The web presentation outlined many uses for what it considers dead or dying malls, including strip centers. It discussed tearing down and rebuilding properties as lifestyle centers; “re-localizing” them as places for the community to gather for dining and entertainment; renovating them into offices, schools and operations and data centers; and many other uses.
Crawford said he couldn’t comment about Regency Mall Realty, a joint venture of Great Neck, N.Y.-based Namdar Realty LLC and Mason Asset Management Inc., until he heard their plans for Regency Square.
“It was one of the most prominent malls in the Southeast, the area around it is stable, you have a lot of synergy, you have great visibility,” Crawford said.
He mentioned two examples of smaller Jacksonville enclosed malls that were repositioned: Roosevelt Square from an enclosed mall into a project with retail strip centers, department stores and restaurants; and Metro Square Office Park, which was redeveloped for business and office uses.

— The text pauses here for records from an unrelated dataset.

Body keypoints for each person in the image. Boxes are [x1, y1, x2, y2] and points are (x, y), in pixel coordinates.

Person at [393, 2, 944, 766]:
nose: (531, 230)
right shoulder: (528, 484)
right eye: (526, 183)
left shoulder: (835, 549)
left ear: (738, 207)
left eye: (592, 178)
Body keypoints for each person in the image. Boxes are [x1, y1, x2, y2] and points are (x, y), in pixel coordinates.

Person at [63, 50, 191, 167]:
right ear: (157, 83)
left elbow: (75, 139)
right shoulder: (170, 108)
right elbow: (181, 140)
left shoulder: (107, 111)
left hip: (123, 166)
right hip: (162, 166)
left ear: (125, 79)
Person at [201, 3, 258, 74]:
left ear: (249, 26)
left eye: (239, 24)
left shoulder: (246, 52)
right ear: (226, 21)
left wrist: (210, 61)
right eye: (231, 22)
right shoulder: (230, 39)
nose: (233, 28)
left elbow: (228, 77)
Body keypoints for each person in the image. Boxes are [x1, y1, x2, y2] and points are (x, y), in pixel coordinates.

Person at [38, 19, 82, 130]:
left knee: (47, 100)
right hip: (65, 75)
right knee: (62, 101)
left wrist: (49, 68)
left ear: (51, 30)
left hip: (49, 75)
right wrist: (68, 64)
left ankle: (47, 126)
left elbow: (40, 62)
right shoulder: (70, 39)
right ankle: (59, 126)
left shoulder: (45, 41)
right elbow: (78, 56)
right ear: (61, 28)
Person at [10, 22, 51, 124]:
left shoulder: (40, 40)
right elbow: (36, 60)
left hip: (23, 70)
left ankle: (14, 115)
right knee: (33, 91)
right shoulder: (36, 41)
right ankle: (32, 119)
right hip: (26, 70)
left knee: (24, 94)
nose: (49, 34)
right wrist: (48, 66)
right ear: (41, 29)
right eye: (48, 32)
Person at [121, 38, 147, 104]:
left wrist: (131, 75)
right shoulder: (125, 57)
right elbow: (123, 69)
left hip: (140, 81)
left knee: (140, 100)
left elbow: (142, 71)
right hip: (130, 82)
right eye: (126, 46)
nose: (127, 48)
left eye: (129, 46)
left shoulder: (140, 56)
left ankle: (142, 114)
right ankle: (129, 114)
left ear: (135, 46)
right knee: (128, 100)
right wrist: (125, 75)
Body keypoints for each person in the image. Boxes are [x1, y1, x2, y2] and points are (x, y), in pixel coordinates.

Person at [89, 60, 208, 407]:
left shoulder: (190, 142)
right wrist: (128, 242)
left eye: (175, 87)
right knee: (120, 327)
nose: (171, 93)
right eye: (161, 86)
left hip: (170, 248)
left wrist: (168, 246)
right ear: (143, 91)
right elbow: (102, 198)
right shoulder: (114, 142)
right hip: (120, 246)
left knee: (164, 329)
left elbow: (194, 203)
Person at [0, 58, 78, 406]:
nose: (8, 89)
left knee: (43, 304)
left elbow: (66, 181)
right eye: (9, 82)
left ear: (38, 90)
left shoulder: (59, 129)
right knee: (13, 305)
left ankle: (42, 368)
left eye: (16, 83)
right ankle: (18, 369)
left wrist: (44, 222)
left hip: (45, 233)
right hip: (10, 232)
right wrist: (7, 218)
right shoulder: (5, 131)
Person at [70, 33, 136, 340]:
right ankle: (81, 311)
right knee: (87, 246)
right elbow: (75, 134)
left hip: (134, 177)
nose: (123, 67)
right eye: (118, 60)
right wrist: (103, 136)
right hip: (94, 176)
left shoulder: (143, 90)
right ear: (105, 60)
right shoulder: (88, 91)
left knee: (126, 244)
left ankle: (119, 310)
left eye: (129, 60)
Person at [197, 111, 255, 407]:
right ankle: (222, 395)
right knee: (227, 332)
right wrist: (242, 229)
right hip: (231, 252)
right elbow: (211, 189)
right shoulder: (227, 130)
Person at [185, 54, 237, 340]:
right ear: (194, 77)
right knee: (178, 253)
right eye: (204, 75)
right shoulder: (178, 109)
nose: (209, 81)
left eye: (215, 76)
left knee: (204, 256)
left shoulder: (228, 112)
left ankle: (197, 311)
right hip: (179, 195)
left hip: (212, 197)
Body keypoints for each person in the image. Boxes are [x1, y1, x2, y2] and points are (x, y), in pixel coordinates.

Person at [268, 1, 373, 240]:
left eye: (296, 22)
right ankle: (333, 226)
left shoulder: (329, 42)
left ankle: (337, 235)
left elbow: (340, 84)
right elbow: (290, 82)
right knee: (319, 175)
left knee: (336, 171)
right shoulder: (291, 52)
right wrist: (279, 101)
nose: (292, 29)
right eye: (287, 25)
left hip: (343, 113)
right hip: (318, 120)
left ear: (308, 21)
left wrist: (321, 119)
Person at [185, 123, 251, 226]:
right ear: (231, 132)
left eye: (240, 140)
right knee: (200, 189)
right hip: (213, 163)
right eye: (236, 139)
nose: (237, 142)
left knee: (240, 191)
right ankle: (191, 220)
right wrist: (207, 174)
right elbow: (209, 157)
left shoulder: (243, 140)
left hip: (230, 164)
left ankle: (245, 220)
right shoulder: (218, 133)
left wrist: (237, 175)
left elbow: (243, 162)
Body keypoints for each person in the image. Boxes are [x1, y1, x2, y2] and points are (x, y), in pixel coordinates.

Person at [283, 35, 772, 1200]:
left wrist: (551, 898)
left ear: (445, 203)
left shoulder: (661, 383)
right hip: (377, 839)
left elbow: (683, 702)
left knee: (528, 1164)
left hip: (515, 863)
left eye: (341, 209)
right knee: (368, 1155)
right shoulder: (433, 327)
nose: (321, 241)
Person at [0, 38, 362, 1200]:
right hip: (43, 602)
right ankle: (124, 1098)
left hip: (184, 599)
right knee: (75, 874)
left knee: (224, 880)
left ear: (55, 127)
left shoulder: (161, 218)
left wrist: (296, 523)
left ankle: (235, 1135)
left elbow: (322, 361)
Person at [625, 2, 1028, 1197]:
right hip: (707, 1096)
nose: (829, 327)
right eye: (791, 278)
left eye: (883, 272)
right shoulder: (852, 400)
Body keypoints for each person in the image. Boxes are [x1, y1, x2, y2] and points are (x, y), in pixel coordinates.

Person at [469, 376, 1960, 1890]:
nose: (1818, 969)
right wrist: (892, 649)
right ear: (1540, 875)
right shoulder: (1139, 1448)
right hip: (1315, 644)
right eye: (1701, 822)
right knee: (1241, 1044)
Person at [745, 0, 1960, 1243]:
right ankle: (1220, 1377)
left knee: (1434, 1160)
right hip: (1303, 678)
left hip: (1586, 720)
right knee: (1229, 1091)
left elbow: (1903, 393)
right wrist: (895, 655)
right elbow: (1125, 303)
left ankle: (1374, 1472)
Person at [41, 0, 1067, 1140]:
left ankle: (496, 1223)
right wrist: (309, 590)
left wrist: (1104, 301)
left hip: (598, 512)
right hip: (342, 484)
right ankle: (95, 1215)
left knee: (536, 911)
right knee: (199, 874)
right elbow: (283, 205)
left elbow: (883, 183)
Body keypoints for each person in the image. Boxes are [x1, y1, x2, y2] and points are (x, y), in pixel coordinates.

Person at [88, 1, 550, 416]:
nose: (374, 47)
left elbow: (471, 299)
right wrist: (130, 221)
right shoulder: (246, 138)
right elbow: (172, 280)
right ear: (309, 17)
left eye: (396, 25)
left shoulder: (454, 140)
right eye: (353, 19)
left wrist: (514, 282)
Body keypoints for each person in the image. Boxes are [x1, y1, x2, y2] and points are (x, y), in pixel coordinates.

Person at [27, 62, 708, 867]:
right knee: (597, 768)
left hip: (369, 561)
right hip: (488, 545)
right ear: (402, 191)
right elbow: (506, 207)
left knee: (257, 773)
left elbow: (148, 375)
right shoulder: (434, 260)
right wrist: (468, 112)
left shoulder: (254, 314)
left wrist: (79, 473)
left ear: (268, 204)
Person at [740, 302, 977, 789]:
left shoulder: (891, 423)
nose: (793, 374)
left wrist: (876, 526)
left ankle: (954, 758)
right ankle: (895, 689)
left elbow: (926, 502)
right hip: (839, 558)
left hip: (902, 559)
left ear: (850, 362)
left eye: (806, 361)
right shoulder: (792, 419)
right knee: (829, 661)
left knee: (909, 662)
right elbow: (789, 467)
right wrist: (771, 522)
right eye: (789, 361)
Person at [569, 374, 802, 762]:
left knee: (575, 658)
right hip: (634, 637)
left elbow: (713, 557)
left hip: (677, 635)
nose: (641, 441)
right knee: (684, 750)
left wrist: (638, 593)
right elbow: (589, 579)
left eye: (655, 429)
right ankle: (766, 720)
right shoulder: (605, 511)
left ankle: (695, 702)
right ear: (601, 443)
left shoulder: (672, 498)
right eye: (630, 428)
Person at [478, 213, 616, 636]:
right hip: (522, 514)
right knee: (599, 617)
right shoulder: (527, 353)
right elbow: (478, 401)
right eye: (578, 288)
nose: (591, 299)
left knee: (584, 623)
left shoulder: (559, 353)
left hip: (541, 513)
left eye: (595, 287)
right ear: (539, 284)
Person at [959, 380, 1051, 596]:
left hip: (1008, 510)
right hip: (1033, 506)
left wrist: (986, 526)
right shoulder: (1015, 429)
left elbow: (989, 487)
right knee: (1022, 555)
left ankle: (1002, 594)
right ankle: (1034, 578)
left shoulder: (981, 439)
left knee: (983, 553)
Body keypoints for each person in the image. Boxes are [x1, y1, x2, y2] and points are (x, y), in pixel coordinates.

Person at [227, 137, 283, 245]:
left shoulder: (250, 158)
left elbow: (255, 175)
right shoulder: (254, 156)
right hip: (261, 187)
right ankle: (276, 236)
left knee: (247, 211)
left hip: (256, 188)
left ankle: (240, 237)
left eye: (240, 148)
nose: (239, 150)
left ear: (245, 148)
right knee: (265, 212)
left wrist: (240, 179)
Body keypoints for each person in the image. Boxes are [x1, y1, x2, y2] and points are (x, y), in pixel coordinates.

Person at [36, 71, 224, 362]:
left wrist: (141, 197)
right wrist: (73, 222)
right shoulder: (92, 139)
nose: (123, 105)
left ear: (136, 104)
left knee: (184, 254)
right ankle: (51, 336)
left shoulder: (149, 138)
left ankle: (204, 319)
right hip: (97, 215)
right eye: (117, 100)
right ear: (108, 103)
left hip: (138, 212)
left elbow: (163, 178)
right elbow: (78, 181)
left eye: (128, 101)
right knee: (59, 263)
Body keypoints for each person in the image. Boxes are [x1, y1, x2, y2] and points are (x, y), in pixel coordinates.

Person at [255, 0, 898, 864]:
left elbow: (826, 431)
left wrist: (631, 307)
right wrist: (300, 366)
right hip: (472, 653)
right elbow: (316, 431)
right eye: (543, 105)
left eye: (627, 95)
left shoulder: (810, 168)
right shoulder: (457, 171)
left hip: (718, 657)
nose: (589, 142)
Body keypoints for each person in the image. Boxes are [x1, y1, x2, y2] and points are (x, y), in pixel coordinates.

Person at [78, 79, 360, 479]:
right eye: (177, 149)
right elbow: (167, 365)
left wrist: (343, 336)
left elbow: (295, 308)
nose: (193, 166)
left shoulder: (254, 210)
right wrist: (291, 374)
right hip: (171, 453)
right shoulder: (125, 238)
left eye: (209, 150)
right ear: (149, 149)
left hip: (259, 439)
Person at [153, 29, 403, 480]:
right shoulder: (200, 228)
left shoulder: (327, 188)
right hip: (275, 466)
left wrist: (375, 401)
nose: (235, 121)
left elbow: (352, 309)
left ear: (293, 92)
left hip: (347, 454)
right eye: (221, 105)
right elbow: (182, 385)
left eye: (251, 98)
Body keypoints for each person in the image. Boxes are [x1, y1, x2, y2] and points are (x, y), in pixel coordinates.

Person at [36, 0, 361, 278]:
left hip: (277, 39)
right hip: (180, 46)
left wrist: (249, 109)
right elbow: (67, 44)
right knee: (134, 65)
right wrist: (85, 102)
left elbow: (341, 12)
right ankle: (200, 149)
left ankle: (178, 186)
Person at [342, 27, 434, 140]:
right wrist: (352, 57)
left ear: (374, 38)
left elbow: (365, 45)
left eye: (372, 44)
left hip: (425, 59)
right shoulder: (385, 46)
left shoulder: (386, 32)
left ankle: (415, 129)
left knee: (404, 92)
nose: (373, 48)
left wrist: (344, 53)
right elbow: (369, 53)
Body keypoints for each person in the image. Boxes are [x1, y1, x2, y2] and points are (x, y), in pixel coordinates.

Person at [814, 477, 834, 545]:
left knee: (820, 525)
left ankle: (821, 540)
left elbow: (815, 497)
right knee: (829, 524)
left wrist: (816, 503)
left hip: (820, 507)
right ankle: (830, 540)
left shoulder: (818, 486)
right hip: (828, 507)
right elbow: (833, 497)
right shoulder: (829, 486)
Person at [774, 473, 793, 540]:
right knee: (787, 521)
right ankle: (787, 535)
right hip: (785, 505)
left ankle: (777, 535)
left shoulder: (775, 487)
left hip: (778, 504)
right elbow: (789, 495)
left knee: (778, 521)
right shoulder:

He also said some strip malls around town have been renovated into medical plazas.
As for Regency, he said in addition to the uses outlined in the presentation, it also might have potential for a skating and sports complex, although that was just an example.
In general, he said, Regency has “great access, great parking, great bones around it, great opportunity.”
Don’t expect a serious consideration about one of the uses mentioned in the presentation: A zombie mall in England.
British company Wish.co.uk offers 2.5-hour zombie-battling experiences.
The wish.co.uk site for the Zombie Shopping Mall describes the experience: “Using state of the art special effects and large, blood-inducing props you’ll tackle a series of computer game like missions in a full-on ‘run and gun’ gore fest. … You and your hardy group of zombie annihilators tracking the living dead up and down the mean escalators of this mall of doom.”
Trader Joe’s to Daytona?
The Daytona Beach News-Journal reported Thursday that a 76.5-acre field on Daytona’s west side could soon be home to an 800,000-square-foot food distribution center for a national retailer that would create 450 jobs, and is referred to only as code name Alpha.
That sounds like the Trader Joe’s distribution center that was speculated for Jacksonville, although sources have said for months that the deal moved south to better serve its logistics.
The news-journalonline.com site said city and county incentives are in discussion and an announcement is expected in a few weeks.
The developer and end user of the distribution center will invest more than $88 million in capital improvements, Rob Merrell, a Daytona Beach attorney representing land owner Consolidated-Tomoka Land Co., wrote in a Feb. 20 letter to the city’s principal planner.
Daytona has been competing with other cities for the warehouse, and being near Interstate 95 and I-4 is an advantage, according to the news site.